Le Salon d'Art, 83 rue Hôtel des Monnaies à 1060 Bruxelles, jusqu'au 16 juillet. www.lesalondart.be et 02-537.66.40

La Compagnie des bêtes, tome II, Odile Massé et Vladimir Velickovic, éd. De la Pierre d'Alun.

Développant depuis plus de quarante ans une dramaturgie violemment existentielle, Velickovic est de la trempe d'un Francis Bacon ou d'un Zoran Music. Comme eux, il transcende l'agressivité d'un monde dominé par les rapports de forces, par la violence de l'homme faite à l'homme. Une sensibilité particulière de l'espace et de la mise en scène, où le collage fait parfois irruption, fait la jonction entre la peinture ancienne (de Dürer notamment et de Grünenwald) et la peinture moderne.

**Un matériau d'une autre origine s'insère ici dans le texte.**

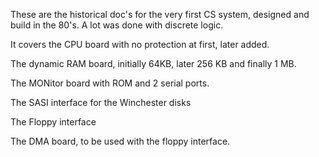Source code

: These are the historical doc's for the very first CS system, designed and build in the 80's. A lot was done with discrete logic.

It covers the CPU board with no protection at first, later added. 

The dynamic RAM board, initially 64KB, later 256 KB and finally 1 MB.

The MONitor board with ROM and 2 serial ports.

The SASI interface for the Winchester disks

The Floppy interface

The DMA board, to be used with the floppy interface.


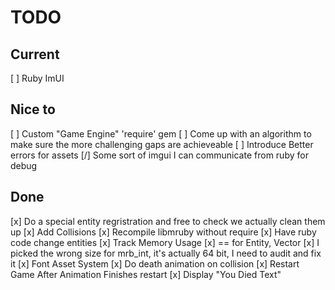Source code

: # TODO

## Current

[ ] Ruby ImUI

## Nice to

[ ] Custom "Game Engine" 'require' gem
[ ] Come up with an algorithm to make sure the more challenging gaps are achieveable
[ ] Introduce Better errors for assets
[/] Some sort of imgui I can communicate from ruby for debug

## Done

[x] Do a special entity regristration and free to check we actually clean them up
[x] Add Collisions
[x] Recompile libmruby without require
[x] Have ruby code change entities
[x] Track Memory Usage
[x] == for Entity, Vector
[x] I picked the wrong size for mrb_int, it's actually 64 bit, I need to audit and fix it
[x] Font Asset System
[x] Do death animation on collision
[x] Restart Game After Animation Finishes restart
[x] Display "You Died Text"
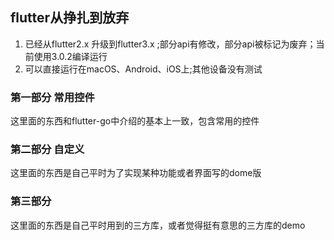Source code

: ## flutter从挣扎到放弃

1. 已经从flutter2.x 升级到flutter3.x ;部分api有修改，部分api被标记为废弃；当前使用3.0.2编译运行
2. 可以直接运行在macOS、Android、iOS上;其他设备没有测试

### 第一部分 常用控件
这里面的东西和flutter-go中介绍的基本上一致，包含常用的控件

### 第二部分 自定义
这里面的东西是自己平时为了实现某种功能或者界面写的dome版

### 第三部分
这里面的东西是自己平时用到的三方库，或者觉得挺有意思的三方库的demo



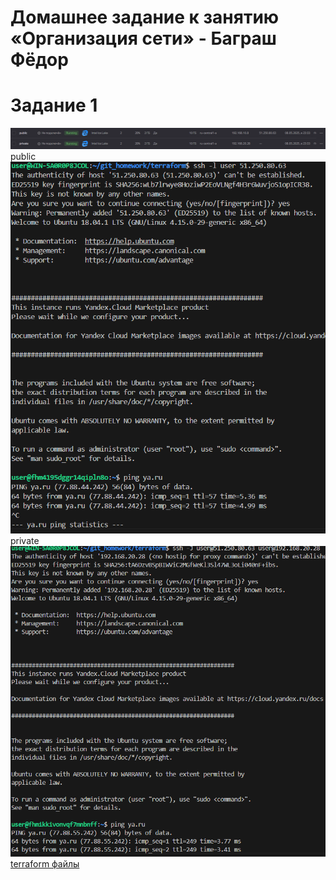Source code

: # Домашнее задание к занятию «Организация сети» - Баграш Фёдор

# Задание 1

![alt text](img/img1.png)\
public\
![alt text](img/img2.png)\
private\
![alt text](img/img3.png)\
[terraform файлы](terraform/)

Un mouvement absurde et désespérant

La poétique de la précipitation et le sens de la métaphore plastique tranchent avec le réalisme souvent plat des artistes nourris d'histoire et de politique. Elles rendent particulièrement tangible toute forme d'oppression passée, présente ou à venir.

L'œuvre, peuplée de figures masculines, d'athlètes (joggers !) vus de dos pris dans un mouvement absurde et désespérant évoque un peu le cobaye pris au piège dans une atmosphère de laboratoire. Les figures d'animaux, de rats, de chiens, de grands oiseaux noirs participent de ce système pictural où le mouvement, la chute, la vitesse, le vertige ont valeur emblématique et métaphysique.

Témoin direct de la seconde guerre mondiale, Velickovic n'a jamais oublié sa ville natale entièrement bombardée ni l'installation du communisme, même s'il pense avoir couru un moindre danger que les écrivains et les cinéastes. La guerre civile en ex-Yougoslavie, qui aboutit à l'éclatement de son pays, le surprit à Paris. C'est peu dire qu'elle a ravivé et amplifié l'intensité d'une œuvre naturellement branchée sur la mort et l'affirmation flamboyante d'en découdre avec elle.

La guerre, les luttes, toutes les luttes, sont le non-dit de cette puissance de facture et de trait, de cette sensation d'écorché vif, de mains squelettiques, de serres et de becs prédateurs, bref de cette tension qui unit homme et animaux en un imbroglio invraisemblable. Nul doute que Velickovic, fils de médecin, se familiarisa avec les anatomies et autres planches instructives de nos os et viscères…

La capacité de rendre la fuite, la chute et le vertige, d'unir homes et bêtes en un imbroglio invraisemblable, reste saisissante et renvoie à sa première formation d'architecte. Et le fait que Velickovic ne travaille pas sans photographies ni reproductions le rapproche encore de Bacon.

Jadis, la dramaturgie typée du peintre se fit parfois un peu lourde, un peu démonstrative. Ce n'est pas le cas de ces œuvres sur papier, techniques mixtes, où la souffrance se fait moins théâtrale (sauf dans la grande Crucifixion) où le trait de génie reste cette opposition symbolique et spatiale entre le rouge et le noir.